Em vez dos mapas derruídos
os novos profetas convocam
as lentes desembaciadas
e desenham,
a tinta-da-china,
os olhos açorados de desempoeirados anciãos.
Já outrora se dizia
que a antiguidade é um posto.
Ninguém cuidou de inaugurar a manhã
desconvocando a penumbra ensonada
para deslembrar
que a antiguidade é só um passo
e decidido
para a decadência.
Os seniores acatam sem resistência.
Sabem do exaurido da carne
dos ossos escombros
e o despensamento atraiçoa em desfavor da maré.
Suas
são as varandas arqueadas sobre o precipício.

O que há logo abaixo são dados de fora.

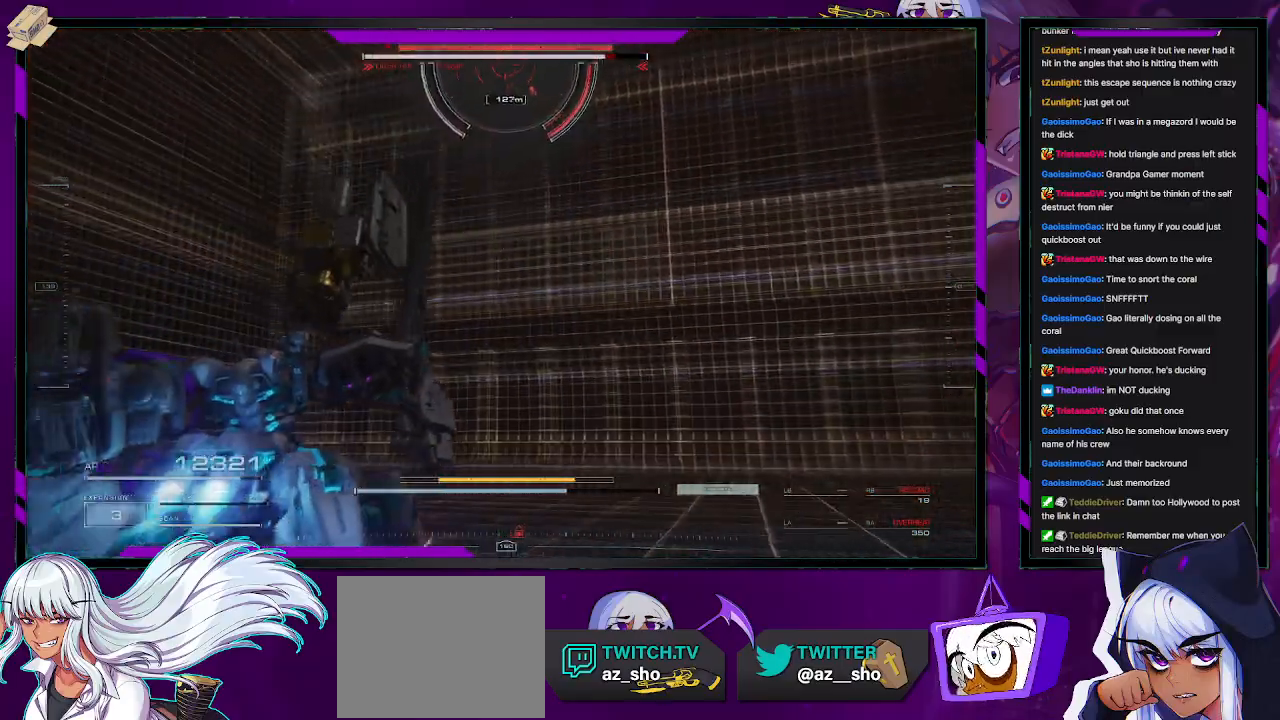
{"buttons": ["A", "R2"], "left_stick": "up", "right_stick": "center", "events": [[17, "A", "down"]]}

Despenham-se numa maresia inspiradora
enquanto resgatam
em precipitada cadência
os fragmentos representativos do estatuto
vigente.
São eles que atendem a porta
quando os demónios amedrontam os pueris.
Desmentido o posto da antiguidade
que seja consagrada
como matéria-prima que debita a estabilidade
que participa dos corsários
em tribunais sumários
contra o passado habitado
por fantasmas e medos.
A tiracolo
os velhos trazem os olhos cansados
de quem soube colher
as costuras do mundo inteiro.
Até que nas grutas da memória
sobre o vocabulário minimalista
em defesa dos sucessores que se habilitam
na vertigem de quem desacredita da senescência
os velhos aparem as unhas da mentira
e acertem contas com a anestesia geral
dos demais.
[Crónicas do vírus, CMXIV]
Legados da peste (225):
Vindimados
os anos plúmbeos
conseguimos ser o que éramos
antes dos escombros?
A aritmética da morte
é isso mesmo
aritmética
a tradição dos corpos inertes
cadáveres que fermentam
no mosto das elegias prometidas
falésias onde se despenham
vidas
vidas extintas no vendaval precoce
um passaporte crepuscular
sem visto selado por embaixada
nem requerimento à espera de ser deferido
uma aritmética
fria e banal
como banais deviam ser
as irremediáveis coisas
no andar mais fundo que a ossatura permite.
Uma aritmética
sem mais
contabilidade lutuosa
vociferação dos vivos
que protestam
em lugar antecipado
a morte que há de ser
seu paradeiro.
[Crónicas do vírus, CMXIII]
Legados da peste (224):
Corremos
atrás do tempo perdido
ou dizemos aos relógios
para repetirem a contagem?
[Crónicas do vírus, CMXII]
Legados da peste (223):
A peste ainda não partiu
e a selvajaria vem recordar
que somos o nosso próprio algoz.
O oráculo dos feiticeiros
atira o dia solitário
para o templo sem morada
e os escombros do futuro
juram que não juram nada
depois de esconjurados em devido tempo.
Se o fingimento
é arrematado à indulgência
não cuidem os prometidos escansões
de dirimir os medos
com poções enfeitadas pelos magos;
um destes dias
será o tira-teimas
e não é de esperar
que os teimosos saldem o pleito
com a coroa atribuída aos laureados.
Quanto ao demais
ficava deleitado na plateia
a assistir
ao cortejo dos adivinhadores do reino
vendo-os assoberbados
a tirar as bainhas do futuro
a partir de seus puídos oráculos.
[Crónicas do vírus, CMXI]
Legados da peste (222):
Liberdade sitiada
por os rostos
ainda não desalfandegados
de seus açaimes.
O sangue
à porta subindo
e toda a lama
portadora de almas
ou as almas
abraseadas pelo medo
extintas pelo sangue
combustível.
[Crónicas do vírus, CMX]
Legados da peste (221):
Quem fica a cuidar
das cicatrizes
da desliberdade?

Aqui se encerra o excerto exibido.